If \(z_0\) is an isolated singularity of \(f(z)\) and \({\left\lvert {f(z)} \right\rvert}\) is bounded near \(z_0\), then \(z_0\) is removable.
More generally, TFAE:
- \(f\) extends holomorphically over \(z_0\), i.e. there is a function \(F\) such that \({ \left.{{F}} \right|_{{\Omega\setminus\left\{{z_0}\right\}}} } = f\)
- \(f\) extends continuously over \(z_0\).
- There exists some neighborhood of \(z_0\) on which \(f\) is bounded.

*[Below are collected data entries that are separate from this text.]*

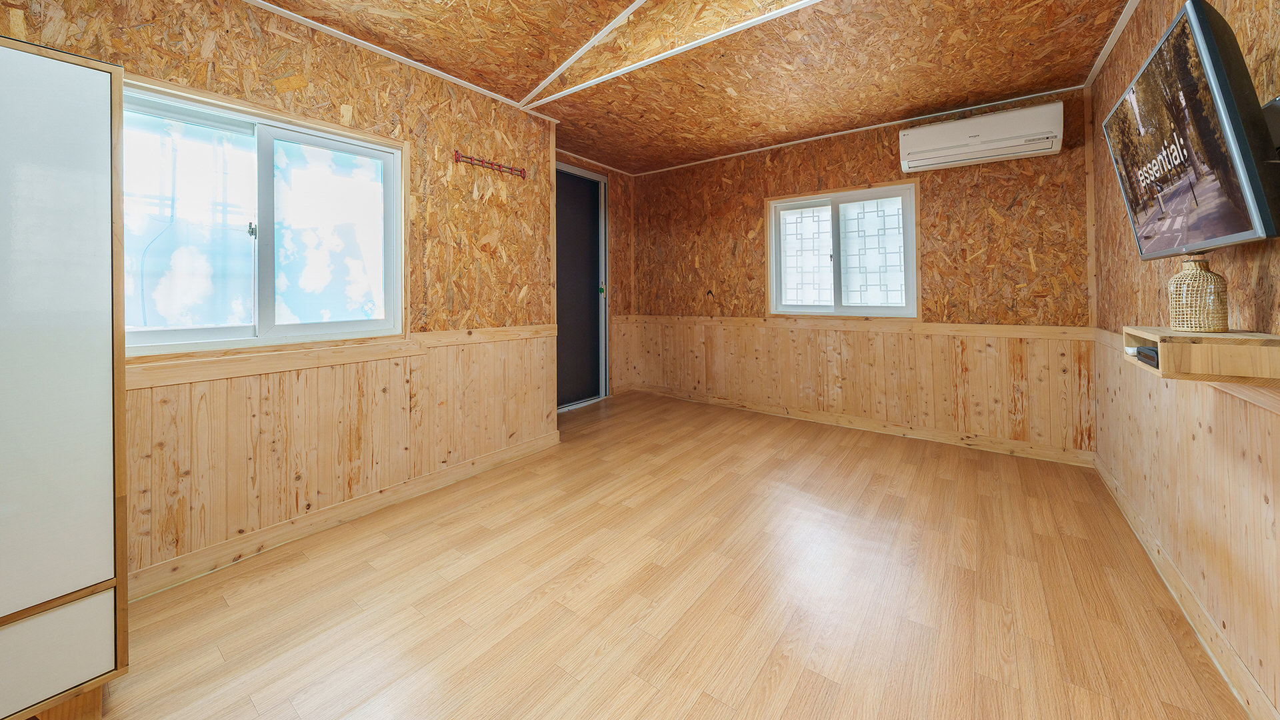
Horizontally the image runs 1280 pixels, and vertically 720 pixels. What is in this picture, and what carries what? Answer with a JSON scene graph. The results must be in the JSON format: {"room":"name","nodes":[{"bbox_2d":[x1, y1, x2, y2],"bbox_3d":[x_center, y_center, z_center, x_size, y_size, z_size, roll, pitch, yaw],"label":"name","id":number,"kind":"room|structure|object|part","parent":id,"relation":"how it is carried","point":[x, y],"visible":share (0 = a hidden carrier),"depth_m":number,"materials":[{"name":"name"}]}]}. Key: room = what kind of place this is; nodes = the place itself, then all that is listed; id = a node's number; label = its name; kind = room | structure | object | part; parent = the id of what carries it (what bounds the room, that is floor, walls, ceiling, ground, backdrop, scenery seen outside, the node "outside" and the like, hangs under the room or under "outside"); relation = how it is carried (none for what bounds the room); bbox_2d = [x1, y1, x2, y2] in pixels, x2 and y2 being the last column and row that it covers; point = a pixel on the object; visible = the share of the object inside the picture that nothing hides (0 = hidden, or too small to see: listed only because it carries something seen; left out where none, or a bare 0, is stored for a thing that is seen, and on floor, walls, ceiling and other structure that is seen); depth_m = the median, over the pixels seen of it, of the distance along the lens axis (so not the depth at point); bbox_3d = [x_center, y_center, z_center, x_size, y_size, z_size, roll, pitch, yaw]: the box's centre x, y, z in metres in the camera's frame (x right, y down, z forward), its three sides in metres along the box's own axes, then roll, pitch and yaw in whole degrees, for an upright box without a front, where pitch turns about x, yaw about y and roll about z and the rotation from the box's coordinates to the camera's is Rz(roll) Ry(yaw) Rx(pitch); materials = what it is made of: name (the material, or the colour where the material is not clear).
{"room":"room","nodes":[
{"label":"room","id":0,"kind":"room"},
{"bbox_2d":[0,0,567,594],"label":"left wall","id":1,"kind":"structure","parent":0,"point":[246,76],"depth_m":2.32,"materials":[{"name":"brown wood"}]},
{"bbox_2d":[122,73,404,358],"bbox_3d":[-1.800,-0.416,2.045,0.145,1.114,1.259,0,1,37],"label":"left window","id":2,"kind":"structure","parent":1,"relation":"in","point":[265,168],"depth_m":2.04,"materials":[{"name":"glass"}]},
{"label":"pane","id":3,"kind":"part","parent":2,"relation":"part of","materials":[{"name":"glass"}]},
{"bbox_3d":[-1.862,-0.432,2.055,0.036,0.069,0.030,0,1,37],"label":"latch","id":4,"kind":"part","parent":2,"relation":"part of","materials":[{"name":"silver metal"}]},
{"bbox_3d":[-1.613,-0.401,2.274,0.085,0.989,0.497,0,1,37],"label":"pane","id":5,"kind":"part","parent":2,"relation":"part of","materials":[{"name":"glass"}]},
{"bbox_2d":[121,330,555,585],"bbox_3d":[-1.562,0.617,2.221,0.027,0.840,2.652,0,1,37],"label":"wood paneling","id":6,"kind":"structure","parent":1,"relation":"attached to","point":[225,380],"depth_m":2.10,"materials":[{"name":"brown wood"}]},
{"bbox_2d":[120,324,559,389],"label":"chair rail","id":7,"kind":"object","parent":1,"relation":"attached to","point":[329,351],"visible":0.7,"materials":[{"name":"brown wood"}]},
{"bbox_2d":[132,428,562,598],"bbox_3d":[-1.618,1.009,2.085,0.022,0.096,3.155,0,1,37],"label":"baseboard","id":8,"kind":"structure","parent":1,"relation":"attached to","point":[501,455],"depth_m":2.11,"materials":[{"name":"brown wood"}]},
{"bbox_2d":[454,150,527,178],"bbox_3d":[-1.014,-1.071,2.955,0.047,0.071,0.532,0,1,37],"label":"coat rack","id":9,"kind":"object","parent":1,"relation":"attached to","point":[457,154],"visible":1,"depth_m":2.92,"materials":[{"name":"red"}]},
{"bbox_2d":[557,152,635,403],"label":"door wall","id":10,"kind":"structure","parent":0,"point":[612,188],"depth_m":5.02,"materials":[{"name":"brown wood"}]},
{"bbox_2d":[554,161,609,409],"bbox_3d":[-0.700,-0.342,4.489,0.144,2.528,1.002,0,1,37],"label":"door","id":11,"kind":"structure","parent":10,"relation":"in","point":[589,248],"depth_m":4.62,"materials":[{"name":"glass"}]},
{"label":"door handle","id":12,"kind":"part","parent":11,"relation":"part of","materials":[{"name":"green metal"}]},
{"bbox_2d":[76,390,1251,719],"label":"floor","id":13,"kind":"structure","parent":0,"point":[813,675],"depth_m":1.63,"materials":[{"name":"brown wood"}]},
{"bbox_2d":[0,33,129,719],"bbox_3d":[-1.911,0.204,0.963,0.515,1.801,0.915,0,1,37],"label":"wardrobe","id":14,"kind":"object","parent":13,"relation":"on","point":[109,556],"visible":1,"depth_m":1.10,"materials":[{"name":"white"}]},
{"bbox_3d":[-1.533,0.852,1.020,0.045,0.236,0.352,0,1,37],"label":"drawer","id":15,"kind":"part","parent":14,"relation":"part of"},
{"bbox_2d":[237,0,1139,174],"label":"ceiling","id":16,"kind":"structure","parent":0,"point":[1024,85],"depth_m":2.55,"materials":[{"name":"brown wood"}]},
{"bbox_2d":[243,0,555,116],"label":"ceiling trim","id":17,"kind":"structure","parent":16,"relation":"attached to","point":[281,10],"depth_m":2.37,"materials":[{"name":"white"}]},
{"bbox_2d":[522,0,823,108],"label":"ceiling trim","id":18,"kind":"structure","parent":16,"relation":"attached to","point":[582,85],"depth_m":2.38,"materials":[{"name":"white paint"}]},
{"bbox_2d":[624,88,1098,460],"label":"back wall","id":19,"kind":"structure","parent":0,"point":[887,159],"depth_m":3.46,"materials":[{"name":"brown wood"}]},
{"bbox_2d":[765,180,918,318],"bbox_3d":[1.805,-0.600,3.903,1.289,1.161,0.141,0,1,37],"label":"back window","id":20,"kind":"structure","parent":19,"relation":"in","point":[779,209],"depth_m":3.87,"materials":[{"name":"glass"}]},
{"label":"pane","id":21,"kind":"part","parent":20,"relation":"part of","materials":[{"name":"glass"}]},
{"bbox_3d":[2.046,-0.588,3.809,0.429,0.887,0.058,0,1,37],"label":"pane","id":22,"kind":"part","parent":20,"relation":"part of","materials":[{"name":"glass"}]},
{"bbox_2d":[610,316,1095,458],"bbox_3d":[1.500,0.516,4.054,3.808,0.840,0.043,0,1,37],"label":"wood paneling","id":23,"kind":"structure","parent":19,"relation":"attached to","point":[709,387],"depth_m":3.57,"materials":[{"name":"brown wood"}]},
{"bbox_2d":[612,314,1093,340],"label":"back chair rail","id":24,"kind":"object","parent":19,"relation":"attached to","point":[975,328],"visible":0.85,"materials":[{"name":"brown wood"}]},
{"bbox_2d":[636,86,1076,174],"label":"ceiling trim","id":25,"kind":"structure","parent":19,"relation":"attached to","point":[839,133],"depth_m":3.56,"materials":[{"name":"white"}]},
{"bbox_2d":[624,383,1093,466],"bbox_3d":[1.497,0.907,4.076,3.881,0.104,0.017,0,1,37],"label":"baseboard","id":26,"kind":"structure","parent":19,"relation":"attached to","point":[1012,447],"depth_m":3.58,"materials":[{"name":"brown wood"}]},
{"bbox_2d":[898,100,1064,172],"bbox_3d":[2.479,-1.326,3.142,0.910,0.299,0.231,0,1,37],"label":"air conditioner","id":27,"kind":"object","parent":19,"relation":"attached to","point":[980,127],"visible":0.99,"depth_m":3.04,"materials":[{"name":"white plastic"}]},
{"bbox_2d":[1087,0,1279,719],"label":"right wall","id":28,"kind":"structure","parent":0,"point":[1276,300],"depth_m":1.53,"materials":[{"name":"brown wood"}]},
{"bbox_2d":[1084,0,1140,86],"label":"ceiling trim","id":29,"kind":"structure","parent":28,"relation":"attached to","point":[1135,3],"depth_m":2.31,"materials":[{"name":"white paint"}]},
{"bbox_2d":[1090,456,1277,719],"bbox_3d":[1.530,1.038,0.953,0.016,0.102,4.882,0,1,37],"label":"baseboard","id":30,"kind":"structure","parent":28,"relation":"attached to","point":[1251,682],"depth_m":1.48,"materials":[{"name":"brown wood"}]},
{"bbox_2d":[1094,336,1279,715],"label":"wood paneling","id":31,"kind":"structure","parent":28,"relation":"attached to","point":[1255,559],"depth_m":1.37,"materials":[{"name":"brown wood"}]},
{"bbox_2d":[1100,1,1279,260],"bbox_3d":[1.617,-0.477,1.258,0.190,0.590,0.855,0,1,37],"label":"television","id":32,"kind":"object","parent":28,"relation":"attached to","point":[1181,21],"visible":0.99,"depth_m":1.09,"materials":[{"name":"black"}]},
{"bbox_2d":[1122,324,1279,385],"bbox_3d":[1.550,0.094,1.196,0.213,0.107,0.447,0,1,37],"label":"wall shelf","id":33,"kind":"object","parent":28,"relation":"attached to","point":[1227,335],"visible":0.89,"depth_m":1.06,"materials":[{"name":"brown wood"}]},
{"bbox_2d":[1134,345,1159,367],"bbox_3d":[1.504,0.103,1.219,0.110,0.035,0.151,0,1,37],"label":"device","id":34,"kind":"object","parent":33,"relation":"in","point":[1137,351],"visible":0.63,"depth_m":1.23,"materials":[{"name":"black"}]},
{"bbox_2d":[1168,256,1227,331],"bbox_3d":[1.645,-0.076,1.263,0.111,0.221,0.112,0,1,37],"label":"wicker vase","id":35,"kind":"object","parent":33,"relation":"on","point":[1179,296],"visible":0.98,"depth_m":1.23,"materials":[{"name":"beige wicker"}]},
{"bbox_2d":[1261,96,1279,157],"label":"tv mount","id":36,"kind":"object","parent":28,"relation":"attached to","point":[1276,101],"visible":0.51,"depth_m":1.00,"materials":[{"name":"black metal"}]}
]}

- \(\lim_{z\to z_0}(z-z_0)f(z) = 0\).
Showing a singularity \(z_0\) of \(f\) is removable: it suffices to show
- Expand \(f(z) = \sum_{k\in {\mathbb{Z}}} c_k z^k\) and show \(z_k=0\) for \(k<0\).
- Show \(\lim_{z\to z_0}f(z) \neq \infty\)
Exercises
Show that there is an entire function \(h\) such that \begin{align*} {\pi^2\over \sin^2(\pi z)} = \sum_{k\in {\mathbb{Z}}} {1\over (z-k)^2} + h(z) .\end{align*}
- The principal part of \(f\) at \(z=z_0\) is gotten by expanding \(f(z) = \sum_{k\in {\mathbb{Z}}} c_k z^k\) and taking \(\sum_{k\leq 1} c_k z^k\).
- Common trick: to control a singularity, subtract off a function with the same principal part at that point.
Write
- \(f(z) = {\pi^2 \over \sin^2(\pi z)}\)
- \(g(z) = \sum_{k\in {\mathbb{Z}}} {1\over (z-k)^2}\)
Write the above equation as \(f(z) = g(z) - h(z)\) and consider \(h(z) \coloneqq f(z) - g(z)\). Then \(h\) is meromorphic with singularities precisely on the set \({\mathbb{Z}}\), and are thus isolated. By the classification of isolated singularities, these can be removable, poles, or essential. If they are removable, then \(h\) is entire.
Consider the singularity at \(z_0 = 0\). This is a pole of \(f\), and a computation shows it is order 2: \begin{align*} f(z) &= \qty{\pi \over \sin(\pi z)}^2 \\ &= \qty{\pi \over \pi z - {1\over 3!}(\pi z)^3 + { \mathsf{O}} (z^5) }^2 \\ &= \qty{\pi \over \pi z (1 - {1\over 3!}(\pi z)^2 + { \mathsf{O}} (z^4))}^2 \\ &= {1\over z^2} \qty{1 \over 1 - {1\over 3!}(\pi z)^2 + { \mathsf{O}} (z^4)}^2 \\ &= {1\over z^2}\qty{1 + { \mathsf{O}} (z^2)}^2 \\ &= {1\over z^2} + { \mathsf{O}} (z^2) ,\end{align*} so \(z=0\) is a zero of order 2 of \(1/f\). This expansion also shows that the principal part of \(f\) at \(z=0\) is \({1\over z^2}\), which is precisely that of \(g\) at \(z=0\), i.e. \({1\over (z-0)^2} = 1/z^2\), Since \(f-g\) subtracts off this part, \(z=0\) becomes a removable singularity for \(h\) since \(\lim_{z\to 0} \qty{ f(z) - {1\over z^2}} = 1<\infty\).
Now note that \(f\) is periodic, and since the period is 1, a similar argument shows that the remaining singularities on \({\mathbb{Z}}\setminus\left\{{0}\right\}\) are all removable for \(f-g\). By Riemann’s removable singularity theorem, \(f-g\) extends over these singularities, yielding an entire function \(h\) that restricts to \(f-g\) on \({\mathbb{C}}\setminus{\mathbb{Z}}\).